Il y a le mot ‘’gentillesse’’. C’est
un beau mot qui a du charme, mais le traduire dans les langues étrangères est
difficile. Une fois, j’ai essayé d’expliquer la différence entre « Il est
gentil » et « Il a de la gentillesse » à un étranger, mais je n’ai pas réussi à
la lui faire comprendre. Même si je l’expliquais en détail, il restait toujours
un petit décalage de nuance.
Ce que le mot gentillesse me
rappelle, c’est un Américain qui s’appelle Arland Williams. Il était inspecteur
de banque et lorsqu’il est décédé, il avait quarante-six ans. Je ne l’ai jamais
vu.
En 1982, à Washington D.C. un avion
de l’Air Florida s’est écrasé dans la rivière Potomac par mauvais temps,
pendant une vague de froid. La plupart des passagers sont morts au moment du
choc. Seuls six d'entre eux ont été projetés dans la rivière. Monsieur Williams
faisait partie des six personnes. Un hélicoptère est venu les secourir ; il a
descendu une corde à portée de celui qui était très affaibli, Monsieur Williams,
qui cependant a cédé son tour à une hôtesse de l’air qui était à côté de lui.

**DONNÉES DE L'EXERCICE:**
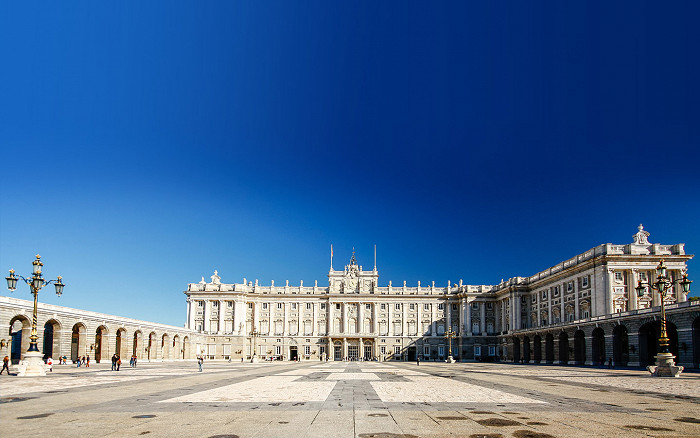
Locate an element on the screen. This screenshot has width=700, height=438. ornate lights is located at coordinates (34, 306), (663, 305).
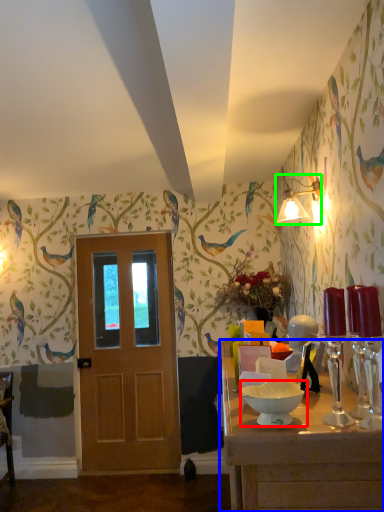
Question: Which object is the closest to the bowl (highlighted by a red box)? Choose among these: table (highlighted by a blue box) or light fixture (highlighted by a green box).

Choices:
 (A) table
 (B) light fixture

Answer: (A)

**DÉFI 1:** Relevez chaque ligne des entrées qui contient la chaîne « table », en tenant compte des majuscules et des minuscules.
**DÉFI 2:** Poursuivez le texte sur la gentillesse en reprenant juste après sa dernière phrase.

**RÉSULTAT FINAL 1:**
Question: Which object is the closest to the bowl (highlighted by a red box)? Choose among these: table (highlighted by a blue box) or light fixture (highlighted by a green box).
 (A) table

**RÉSULTAT FINAL 2:**
L’hélicoptère est revenu quelques instants plus tard, et a descendu de nouveau
la corde, mais Monsieur Williams a encore cédé son tour à une autre femme. Le
soir tombait, il faisait un froid glacial et la surface de l’eau avait commencé
à geler. Lorsque l’hélicoptère est revenu pour la troisième fois, Monsieur
Williams n’était plus là. Il avait succombé au froid. C'était la seule victime
parmi les six personnes projetées dans la rivière.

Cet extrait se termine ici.